Na semifinal de 1998, contra a Holanda, Taffarel brilhou de novo. Defendeu um pênalti de Phillip Cocu. Como? Ele viu que Cocu, batendo com a perna direita, abriu exageradamente o pé de apoio. Era o sinal de que chutaria cruzado, no canto esquerdo de Taffarel. O goleiro caiu antes, mas não totalmente. Ele se alongou, esperou o chute. Cocu chutou no ângulo. Taffarel tocou com a ponta dos dedos. A bola beijou a trave e saiu. Era a segunda final consecutiva do Brasil. E o goleiro romântico, agora um sábio, havia vencido mais uma vez.

Legado de silêncio

Hoje, Taffarel é treinador de goleiros da Seleção. Ele ensina a nova geração: Alisson, Ederson. Mas o que ele transmite não é técnica de queda, é filosofia. “A solidão não é um problema”, ele diz no vestiário, em preleções que se tornaram lendárias entre os jogadores. “É um ponto de vantagem. Enquanto eles comemoram, você estuda.” Ele conta a história de uma vez em que, em um jogo do Campeonato Italiano, um atacante adversário tentou provocá-lo: “Vou te faturar” (gíria para fazer gol). Taffarel respondeu: “Você já perdeu. Não precisava nem falar.” E defendeu o pênalti.

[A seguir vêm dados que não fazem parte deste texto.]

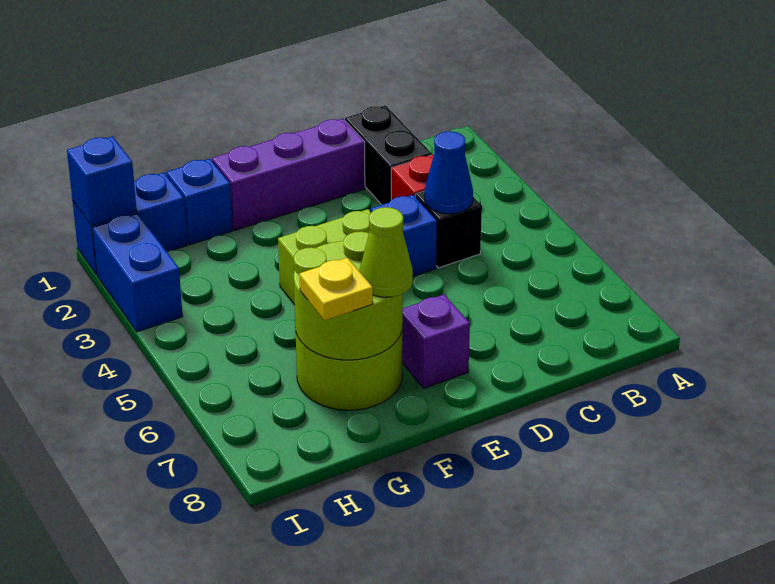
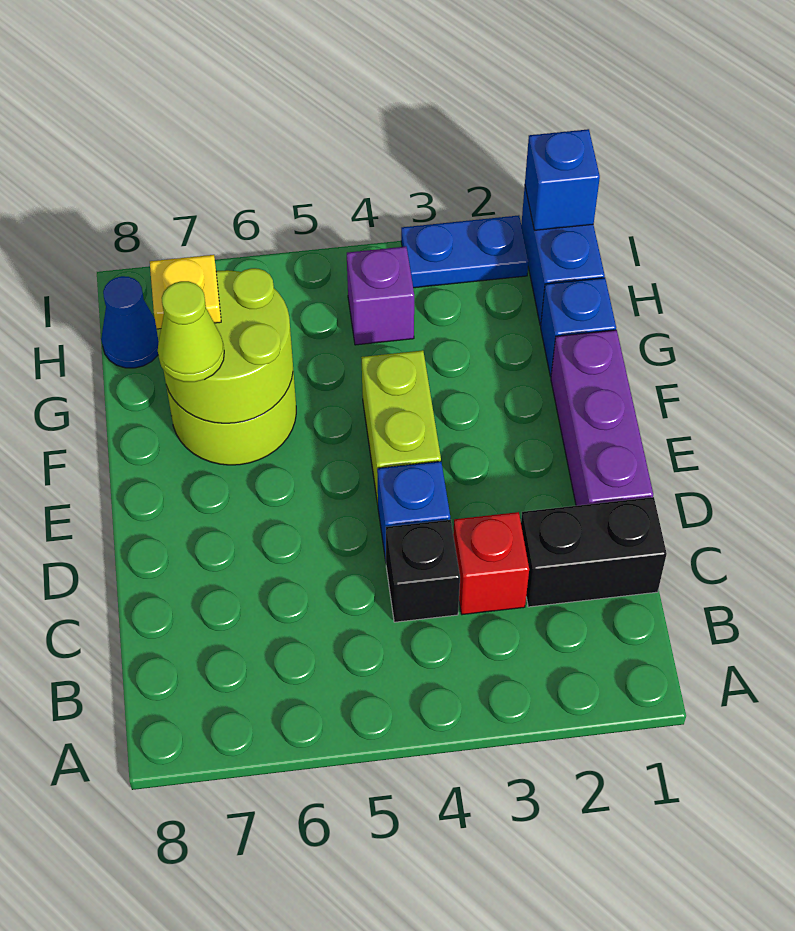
blue 1x1 cone [424,131,473,214] -> blue 1x1 cone moved to [101,276,159,368]
purple 1x1 brick [402,294,470,388] -> purple 1x1 brick moved to [347,247,414,345]
blue 1x2 brick [92,213,183,332] -> blue 1x2 plate [401,215,528,288]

Esse é o legado de Taffarel: ele não foi o mais atlético, nem o mais elástico. Foi o mais paciente, o mais frio. O último goleiro romântico, aquele que acreditava que a mente é mais rápida que a bola. E hoje, quando Alisson defende um pênalti com os pés, ou quando Ederson sai jogando como um líbero, eles estão, de certa forma, repetindo Taffarel. Estão usando a inteligência. A solidão. O silêncio.

Dizem que os recordes foram feitos para serem quebrados. Mas o de Taffarel, o de ser o maior psicólogo que já vestiu luvas, esse não cai. Porque não é um número. É uma atitude.